C'était ma participation-fleuve à l'AmeGraphique du Petit Carré Jaune qui, je l'espère, me pardonnera cette digression aussi peu photographique que littéraire.

lundi 29 décembre 2014

Our 2014

J'avais renoncé à faire un bilan de 2014  qui aura gardé un peu de ma légèreté (mais faut bien grandir un jour non ?). Mais Val tenait à faire le sien, et vu qu'il n'aura échapper à personne qu'elle est maintenant sans blog fixe, nous avons finalement décidé de le faire ensemble.
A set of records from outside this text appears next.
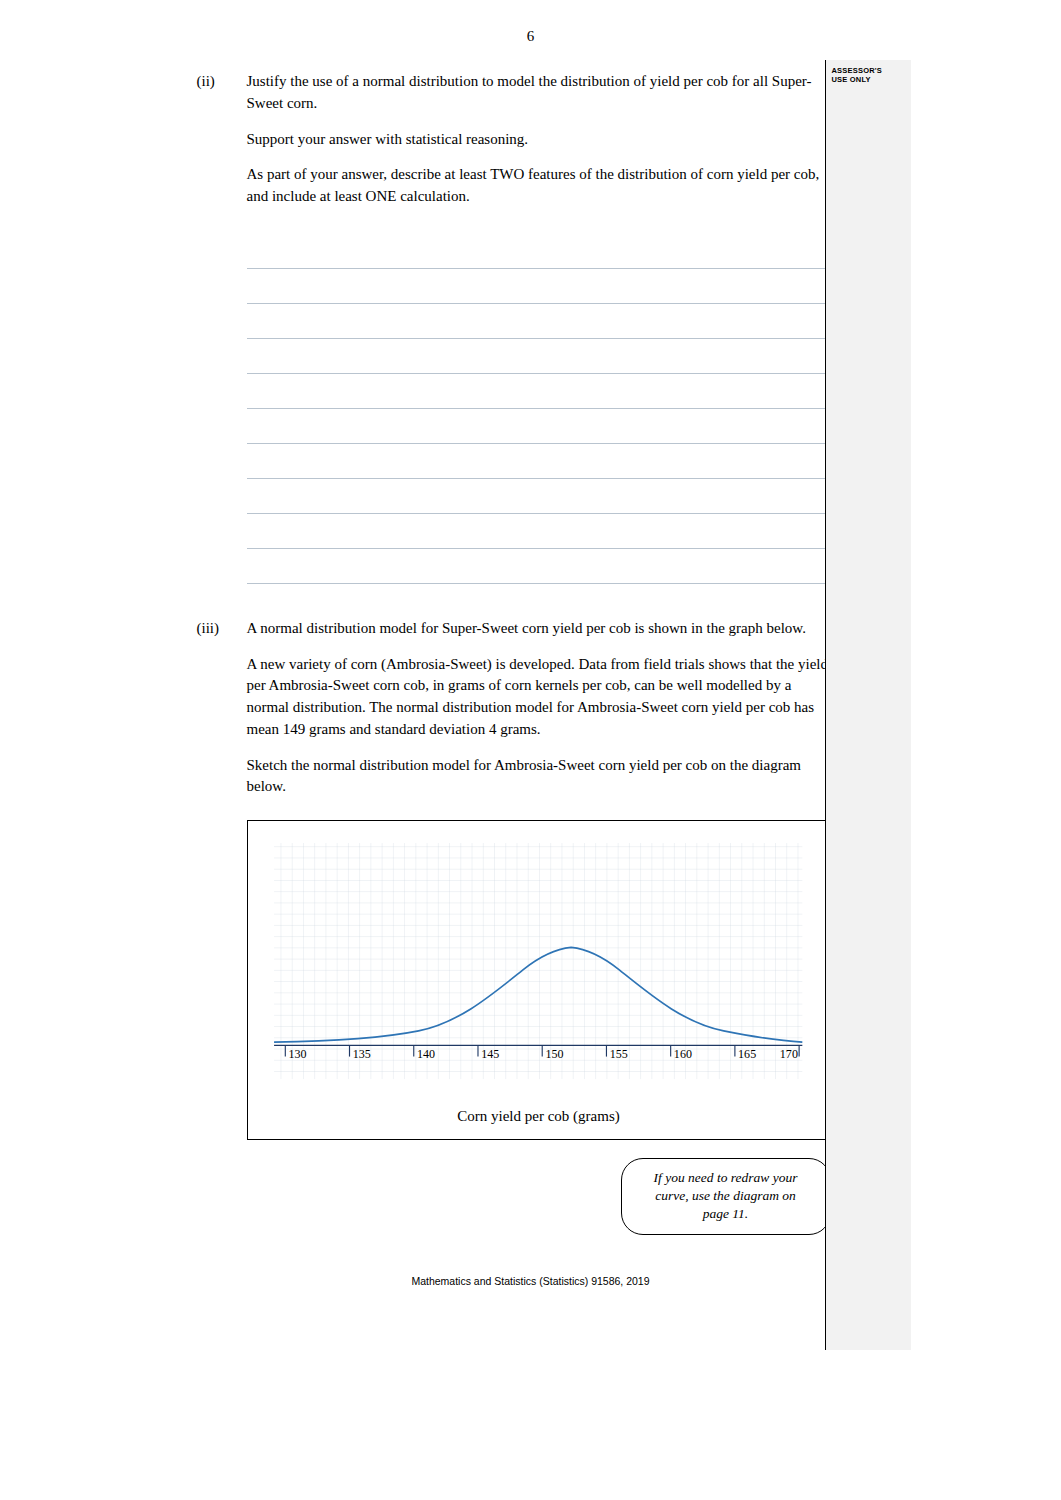6
ASSESSOR'S
USE ONLY
(ii)
Justify the use of a normal distribution to model the distribution of yield per cob for all Super-Sweet corn.
Support your answer with statistical reasoning.
As part of your answer, describe at least TWO features of the distribution of corn yield per cob, and include at least ONE calculation.
(iii)
A normal distribution model for Super-Sweet corn yield per cob is shown in the graph below.
A new variety of corn (Ambrosia-Sweet) is developed. Data from field trials shows that the yield per Ambrosia-Sweet corn cob, in grams of corn kernels per cob, can be well modelled by a normal distribution. The normal distribution model for Ambrosia-Sweet corn yield per cob has mean 149 grams and standard deviation 4 grams.
Sketch the normal distribution model for Ambrosia-Sweet corn yield per cob on the diagram below.
130 135 140 145 150 155 160 165 170
Corn yield per cob (grams)
If you need to redraw your curve, use the diagram on page 11.
Mathematics and Statistics (Statistics) 91586, 2019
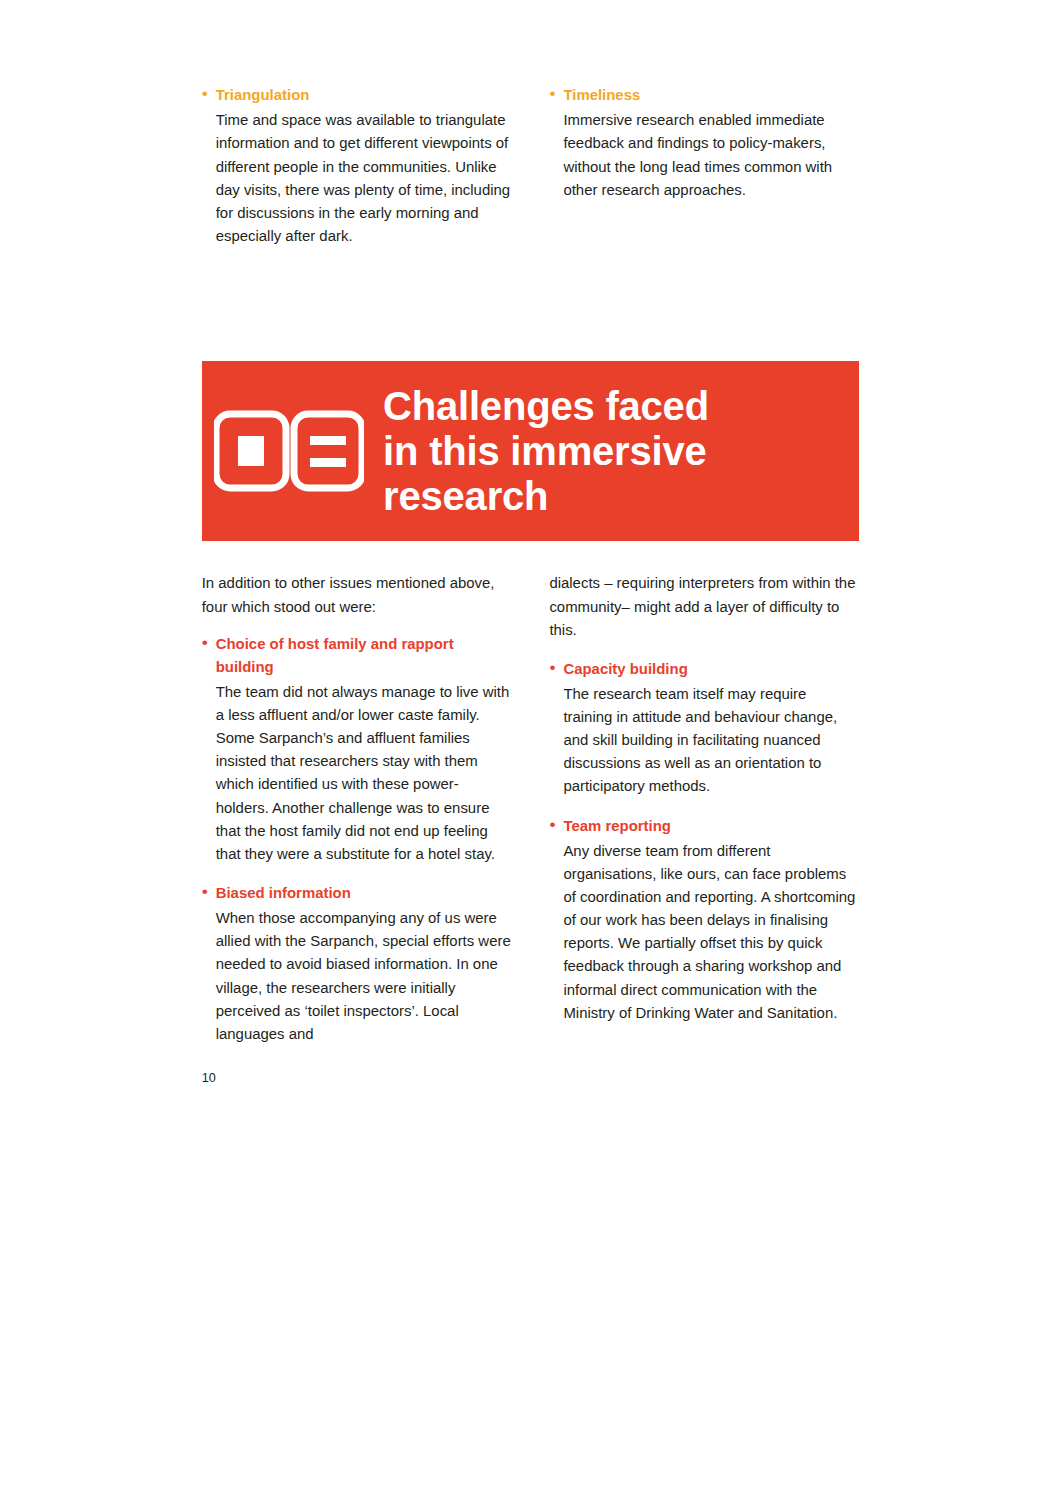Triangulation Time and space was available to triangulate information and to get different viewpoints of different people in the communities. Unlike day visits, there was plenty of time, including for discussions in the early morning and especially after dark.
Timeliness Immersive research enabled immediate feedback and findings to policy-makers, without the long lead times common with other research approaches.
Challenges faced
in this immersive
research
In addition to other issues mentioned above, four which stood out were:
Choice of host family and rapport building The team did not always manage to live with a less affluent and/or lower caste family. Some Sarpanch’s and affluent families insisted that researchers stay with them which identified us with these power-holders. Another challenge was to ensure that the host family did not end up feeling that they were a substitute for a hotel stay.
Biased information When those accompanying any of us were allied with the Sarpanch, special efforts were needed to avoid biased information. In one village, the researchers were initially perceived as ‘toilet inspectors’. Local languages and
dialects – requiring interpreters from within the community– might add a layer of difficulty to this.
Capacity building The research team itself may require training in attitude and behaviour change, and skill building in facilitating nuanced discussions as well as an orientation to participatory methods.
Team reporting Any diverse team from different organisations, like ours, can face problems of coordination and reporting. A shortcoming of our work has been delays in finalising reports. We partially offset this by quick feedback through a sharing workshop and informal direct communication with the Ministry of Drinking Water and Sanitation.
10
Je voulais échapper au palmarès littéraires (depuis que j'ai quitté l'enseignement c'est un exercice qui ne m'enthousiasme plus), alors j'ai proposé au leader de suivre le principe du délicieux rendez-vous chez Moka, en essayant de faire aussi bien qu'elle quand elle met en mots et en livres son "Moi après mois" (ce qui donnerait aujourd'hui un "nous après an" , qui ne serait pas très heureux).

Bref, on n'allait pas manquer une bonne occasion de s'étaler et de se plaindre non ? Surtout dans un interminable billet fleuve qui mêle littérature, événements personnels, météo, amitié, famille...bref la vraie vie quoi...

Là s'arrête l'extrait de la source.